Page images and extracted text
○ ○ ○ ○ ○
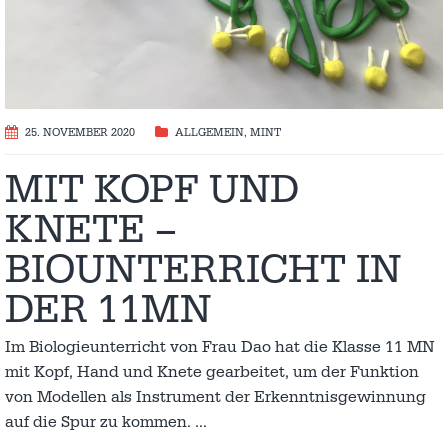
25. NOVEMBER 2020
ALLGEMEIN
,
MINT
MIT KOPF UND
KNETE –
BIOUNTERRICHT IN
DER 11MN
Im Biologieunterricht von Frau Dao hat die Klasse 11 MN
mit Kopf, Hand und Knete gearbeitet, um der Funktion
von Modellen als Instrument der Erkenntnisgewinnung
auf die Spur zu kommen.
…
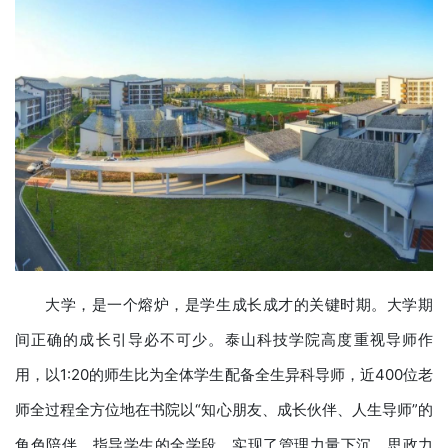
大学，是一个熔炉，是学生成长成才的关键时期。大学期
间正确的成长引导必不可少。泰山科技学院高度重视导师作
用，以1:20的师生比为全体学生配备全生异科导师，近400位老
师全过程全方位地在书院以“知心朋友、成长伙伴、人生导师”的
角色陪伴、指导学生的全学段，实现了管理力量下沉、思政力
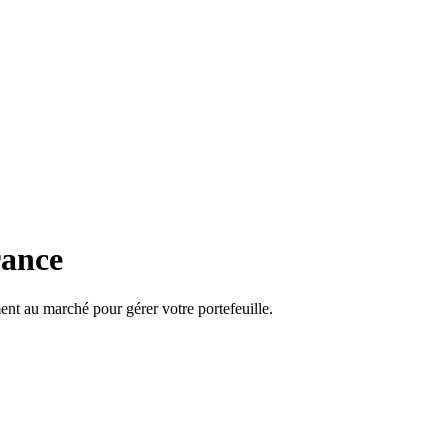
rance
ent au marché pour gérer votre portefeuille.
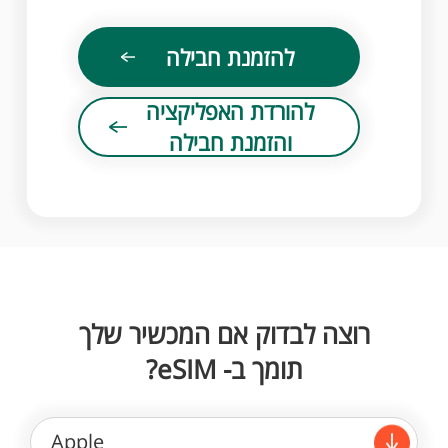
להזמנת חבילה
להורדת האפליקציה
והזמנת חבילה
רוצה לבדוק אם המכשיר שלך
תומך ב- eSIM?
Apple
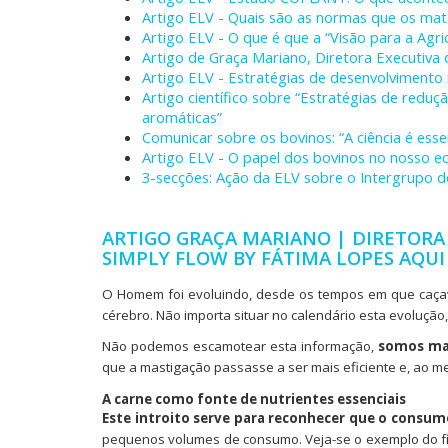
Artigo ELV - Quais são as normas que os ma
Artigo ELV - O que é que a “Visão para a Agri
Artigo de Graça Mariano, Diretora Executiva 
Artigo ELV - Estratégias de desenvolvimento r
Artigo científico sobre “Estratégias de redu
aromáticas”
Comunicar sobre os bovinos: “A ciência é essen
Artigo ELV - O papel dos bovinos no nosso e
3-secções: Ação da ELV sobre o Intergrupo d
ARTIGO GRAÇA MARIANO | DIRETORA 
SIMPLY FLOW BY FÁTIMA LOPES AQUI
O Homem foi evoluindo, desde os tempos em que caçava
cérebro. Não importa situar no calendário esta evoluçã
Não podemos escamotear esta informação,
somos mai
que a mastigação passasse a ser mais eficiente e, ao me
A carne como fonte de nutrientes essenciais
Este introito serve para reconhecer que o consu
pequenos volumes de consumo. Veja-se o exemplo do fíga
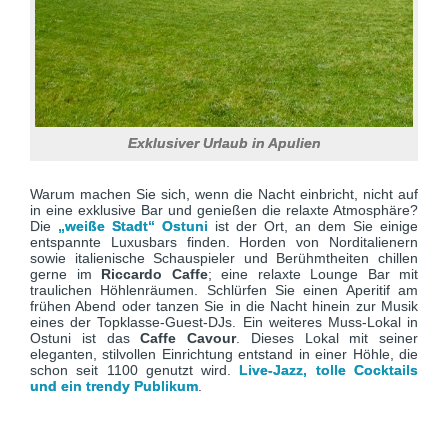
Exklusiver Urlaub in Apulien
Warum machen Sie sich, wenn die Nacht einbricht, nicht auf
in eine exklusive Bar und genießen die relaxte Atmosphäre?
Die
„weiße Stadt“ Ostuni
ist der Ort, an dem Sie einige
entspannte Luxusbars finden. Horden von Norditalienern
sowie italienische Schauspieler und Berühmtheiten chillen
gerne im
Riccardo Caffe
; eine relaxte Lounge Bar mit
traulichen Höhlenräumen. Schlürfen Sie einen Aperitif am
frühen Abend oder tanzen Sie in die Nacht hinein zur Musik
eines der Topklasse-Guest-DJs. Ein weiteres Muss-Lokal in
Ostuni ist das
Caffe Cavour
. Dieses Lokal mit seiner
eleganten, stilvollen Einrichtung entstand in einer Höhle, die
schon seit 1100 genutzt wird.
Live-Jazz, tolle Cocktails
und ein trendy Publikum
.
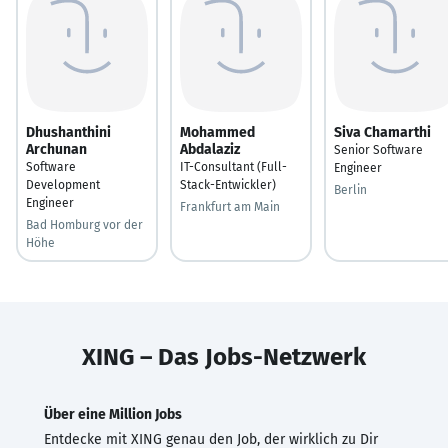
Dhushanthini
Mohammed
Siva Chamarthi
Archunan
Abdalaziz
Senior Software
Software
IT-Consultant (Full-
Engineer
Development
Stack-Entwickler)
Berlin
Engineer
Frankfurt am Main
Bad Homburg vor der
Höhe
XING – Das Jobs-Netzwerk
Über eine Million Jobs
Entdecke mit XING genau den Job, der wirklich zu Dir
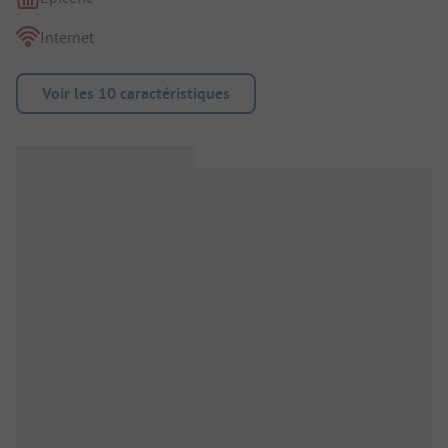
Internet
Voir les 10 caractéristiques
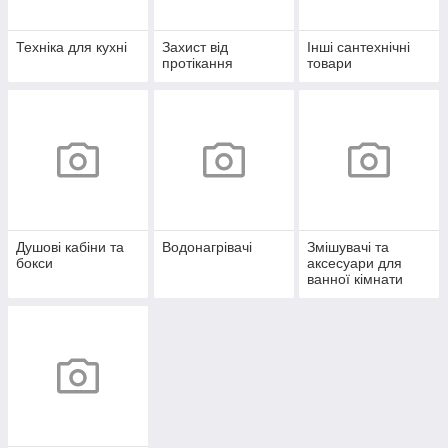
Техніка для кухні
Захист від
Інші сантехнічні
протікання
товари
Душові кабіни та
Водонагрівачі
Змішувачі та
бокси
аксесуари для
ванної кімнати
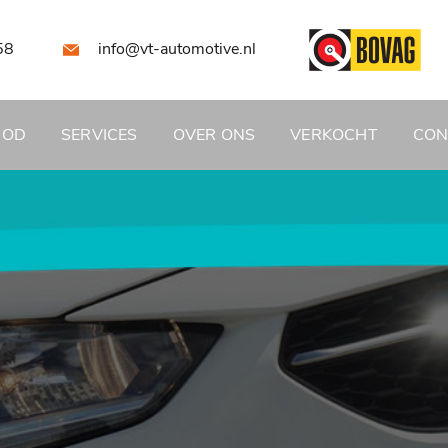
58
info@vt-automotive.nl
BOD
SERVICES
OVER ONS
VERKOCHT
CON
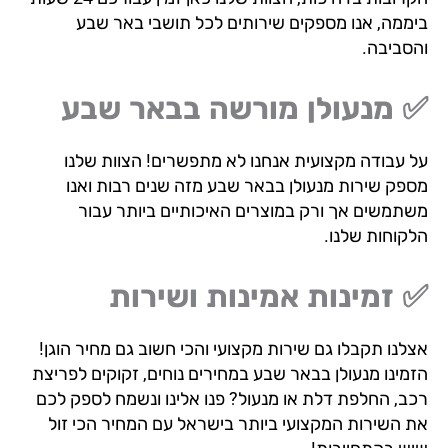
ממה, אנו מספקים שירותים לכל תושבי באר שבע
סביבה.
 מנעולן מורשה בבאר שבע
 עבודה מקצועית אנחנו לא מתפשרים! הצוות שלנו
פק שירות מנעולן בבאר שבע מזה שנים רבות ואנו
תמשים אך ורק במוצרים האיכותיים ביותר עבור
קוחות שלנו.
זמינות אמינות ושירות
לנו תקבלו גם שירות מקצועי והכי חשוב גם מחיר הוגן!
מינו מנעולן בבאר שבע במחירים נוחים, זקוקים לפריצת
ב, החלפת דלת או מנעול? פנו אלינו ונשמח לספק לכם
 השירות המקצועי ביותר בישראל עם המחיר הכי זול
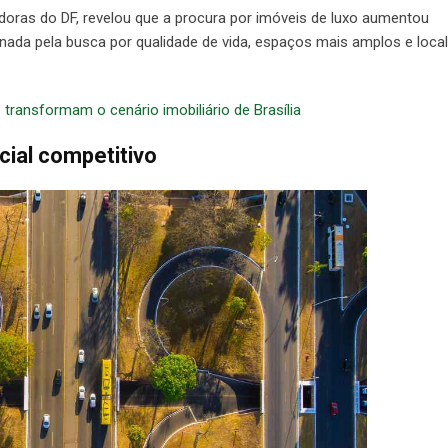
oras do DF, revelou que a procura por imóveis de luxo aumentou
ionada pela busca por qualidade de vida, espaços mais amplos e loca
 transformam o cenário imobiliário de Brasília
ncial competitivo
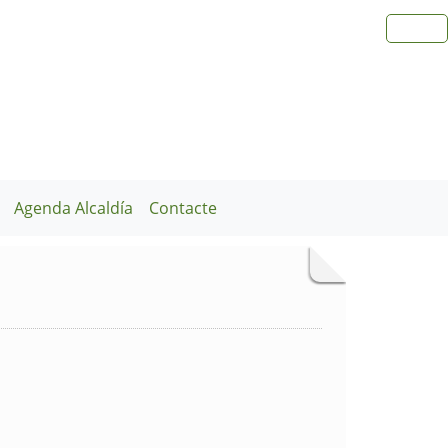
Agenda Alcaldía
Contacte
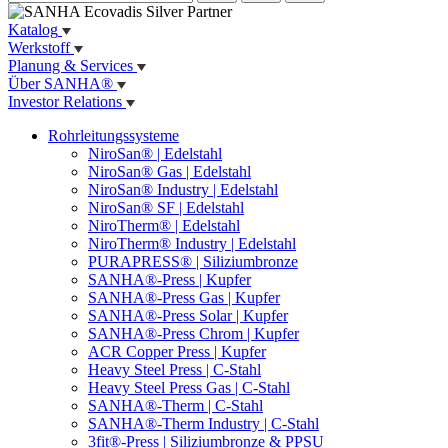
Katalog
Werkstoff
Planung & Services
Über SANHA®
Investor Relations
Rohrleitungssysteme
NiroSan® | Edelstahl
NiroSan® Gas | Edelstahl
NiroSan® Industry | Edelstahl
NiroSan® SF | Edelstahl
NiroTherm® | Edelstahl
NiroTherm® Industry | Edelstahl
PURAPRESS® | Siliziumbronze
SANHA®-Press | Kupfer
SANHA®-Press Gas | Kupfer
SANHA®-Press Solar | Kupfer
SANHA®-Press Chrom | Kupfer
ACR Copper Press | Kupfer
Heavy Steel Press | C-Stahl
Heavy Steel Press Gas | C-Stahl
SANHA®-Therm | C-Stahl
SANHA®-Therm Industry | C-Stahl
3fit®-Press | Siliziumbronze & PPSU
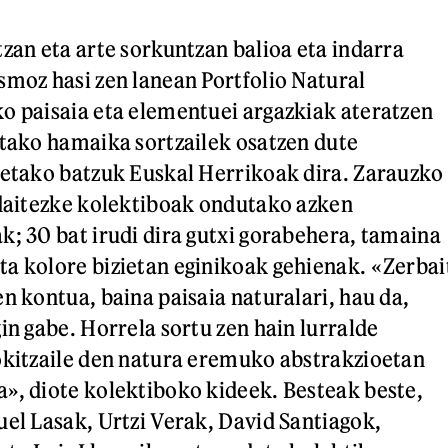
tzan eta arte sorkuntzan balioa eta indarra
smoz hasi zen lanean Portfolio Natural
o paisaia eta elementuei argazkiak ateratzen
utako hamaika sortzailek osatzen dute
ietako batzuk Euskal Herrikoak dira. Zarauzko
 daitezke kolektiboak ondutako azken
k; 30 bat irudi dira gutxi gorabehera, tamaina
a kolore bizietan eginikoak gehienak. «Zerbai
n kontua, baina paisaia naturalari, hau da,
in gabe. Horrela sortu zen hain lurralde
okitzaile den natura eremuko abstrakzioetan
», diote kolektiboko kideek. Besteak beste,
uel Lasak, Urtzi Verak, David Santiagok,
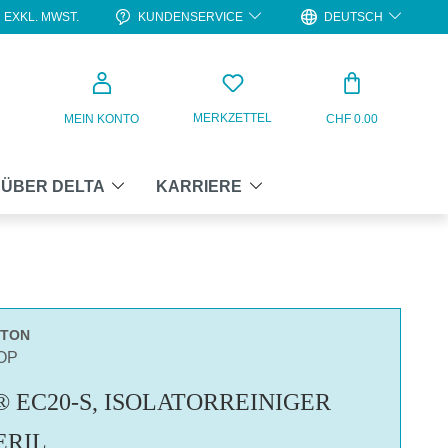
KUNDENSERVICE
DEUTSCH
EXKL. MWST.
WARENKO
MERKZETTEL
MEIN KONTO
CHF 0.00
ÜBER DELTA
KARRIERE
RTON
OP
 EC20-S, ISOLATORREINIGER
ERIL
○ ○ ○ ○ ○
Assigned task:
Could you swap "Ostuni" for "Polignano" everywhere it occurs and write out all the lines again with nothing else changed, leaving the pictures out?

Reply:
25. NOVEMBER 2020
ALLGEMEIN
,
MINT
MIT KOPF UND
KNETE –
BIOUNTERRICHT IN
DER 11MN
Im Biologieunterricht von Frau Dao hat die Klasse 11 MN
mit Kopf, Hand und Knete gearbeitet, um der Funktion
von Modellen als Instrument der Erkenntnisgewinnung
auf die Spur zu kommen.
…
大学，是一个熔炉，是学生成长成才的关键时期。大学期
间正确的成长引导必不可少。泰山科技学院高度重视导师作
用，以1:20的师生比为全体学生配备全生异科导师，近400位老
师全过程全方位地在书院以“知心朋友、成长伙伴、人生导师”的
角色陪伴、指导学生的全学段，实现了管理力量下沉、思政力
rance
ent au marché pour gérer votre portefeuille.
להזמנת חבילה
להורדת האפליקציה
והזמנת חבילה
רוצה לבדוק אם המכשיר שלך
תומך ב- eSIM?
Apple
Artigo ELV - Quais são as normas que os ma
Artigo ELV - O que é que a “Visão para a Agri
Artigo de Graça Mariano, Diretora Executiva 
Artigo ELV - Estratégias de desenvolvimento r
Artigo científico sobre “Estratégias de redu
aromáticas”
Comunicar sobre os bovinos: “A ciência é essen
Artigo ELV - O papel dos bovinos no nosso e
3-secções: Ação da ELV sobre o Intergrupo d
ARTIGO GRAÇA MARIANO | DIRETORA 
SIMPLY FLOW BY FÁTIMA LOPES AQUI
O Homem foi evoluindo, desde os tempos em que caçava
cérebro. Não importa situar no calendário esta evoluçã
Não podemos escamotear esta informação,
somos mai
que a mastigação passasse a ser mais eficiente e, ao me
A carne como fonte de nutrientes essenciais
Este introito serve para reconhecer que o consu
pequenos volumes de consumo. Veja-se o exemplo do fíga
Exklusiver Urlaub in Apulien
Warum machen Sie sich, wenn die Nacht einbricht, nicht auf
in eine exklusive Bar und genießen die relaxte Atmosphäre?
Die
„weiße Stadt“ Polignano
ist der Ort, an dem Sie einige
entspannte Luxusbars finden. Horden von Norditalienern
sowie italienische Schauspieler und Berühmtheiten chillen
gerne im
Riccardo Caffe
; eine relaxte Lounge Bar mit
traulichen Höhlenräumen. Schlürfen Sie einen Aperitif am
frühen Abend oder tanzen Sie in die Nacht hinein zur Musik
eines der Topklasse-Guest-DJs. Ein weiteres Muss-Lokal in
Polignano ist das
Caffe Cavour
. Dieses Lokal mit seiner
eleganten, stilvollen Einrichtung entstand in einer Höhle, die
schon seit 1100 genutzt wird.
Live-Jazz, tolle Cocktails
und ein trendy Publikum
.
Dhushanthini
Mohammed
Siva Chamarthi
Archunan
Abdalaziz
Senior Software
Software
IT-Consultant (Full-
Engineer
Development
Stack-Entwickler)
Berlin
Engineer
Frankfurt am Main
Bad Homburg vor der
Höhe
XING – Das Jobs-Netzwerk
Über eine Million Jobs
Entdecke mit XING genau den Job, der wirklich zu Dir
Internet
Voir les 10 caractéristiques
Техніка для кухні
Захист від
Інші сантехнічні
протікання
товари
Душові кабіни та
Водонагрівачі
Змішувачі та
бокси
аксесуари для
ванної кімнати
58
info@vt-automotive.nl
BOD
SERVICES
OVER ONS
VERKOCHT
CON
ממה, אנו מספקים שירותים לכל תושבי באר שבע
סביבה.
 מנעולן מורשה בבאר שבע
 עבודה מקצועית אנחנו לא מתפשרים! הצוות שלנו
פק שירות מנעולן בבאר שבע מזה שנים רבות ואנו
תמשים אך ורק במוצרים האיכותיים ביותר עבור
קוחות שלנו.
זמינות אמינות ושירות
לנו תקבלו גם שירות מקצועי והכי חשוב גם מחיר הוגן!
מינו מנעולן בבאר שבע במחירים נוחים, זקוקים לפריצת
ב, החלפת דלת או מנעול? פנו אלינו ונשמח לספק לכם
 השירות המקצועי ביותר בישראל עם המחיר הכי זול
oras do DF, revelou que a procura por imóveis de luxo aumentou
ionada pela busca por qualidade de vida, espaços mais amplos e loca
 transformam o cenário imobiliário de Brasília
ncial competitivo
Agenda Alcaldía
Contacte
Katalog
Werkstoff
Planung & Services
Über SANHA®
Investor Relations
Rohrleitungssysteme
NiroSan® | Edelstahl
NiroSan® Gas | Edelstahl
NiroSan® Industry | Edelstahl
NiroSan® SF | Edelstahl
NiroTherm® | Edelstahl
NiroTherm® Industry | Edelstahl
PURAPRESS® | Siliziumbronze
SANHA®-Press | Kupfer
SANHA®-Press Gas | Kupfer
SANHA®-Press Solar | Kupfer
SANHA®-Press Chrom | Kupfer
ACR Copper Press | Kupfer
Heavy Steel Press | C-Stahl
Heavy Steel Press Gas | C-Stahl
SANHA®-Therm | C-Stahl
SANHA®-Therm Industry | C-Stahl
3fit®-Press | Siliziumbronze & PPSU
tzan eta arte sorkuntzan balioa eta indarra
smoz hasi zen lanean Portfolio Natural
o paisaia eta elementuei argazkiak ateratzen
utako hamaika sortzailek osatzen dute
ietako batzuk Euskal Herrikoak dira. Zarauzko
 daitezke kolektiboak ondutako azken
k; 30 bat irudi dira gutxi gorabehera, tamaina
a kolore bizietan eginikoak gehienak. «Zerbai
n kontua, baina paisaia naturalari, hau da,
in gabe. Horrela sortu zen hain lurralde
okitzaile den natura eremuko abstrakzioetan
», diote kolektiboko kideek. Besteak beste,
uel Lasak, Urtzi Verak, David Santiagok,
KUNDENSERVICE
DEUTSCH
EXKL. MWST.
WARENKO
MERKZETTEL
MEIN KONTO
CHF 0.00
ÜBER DELTA
KARRIERE
RTON
OP
 EC20-S, ISOLATORREINIGER
ERIL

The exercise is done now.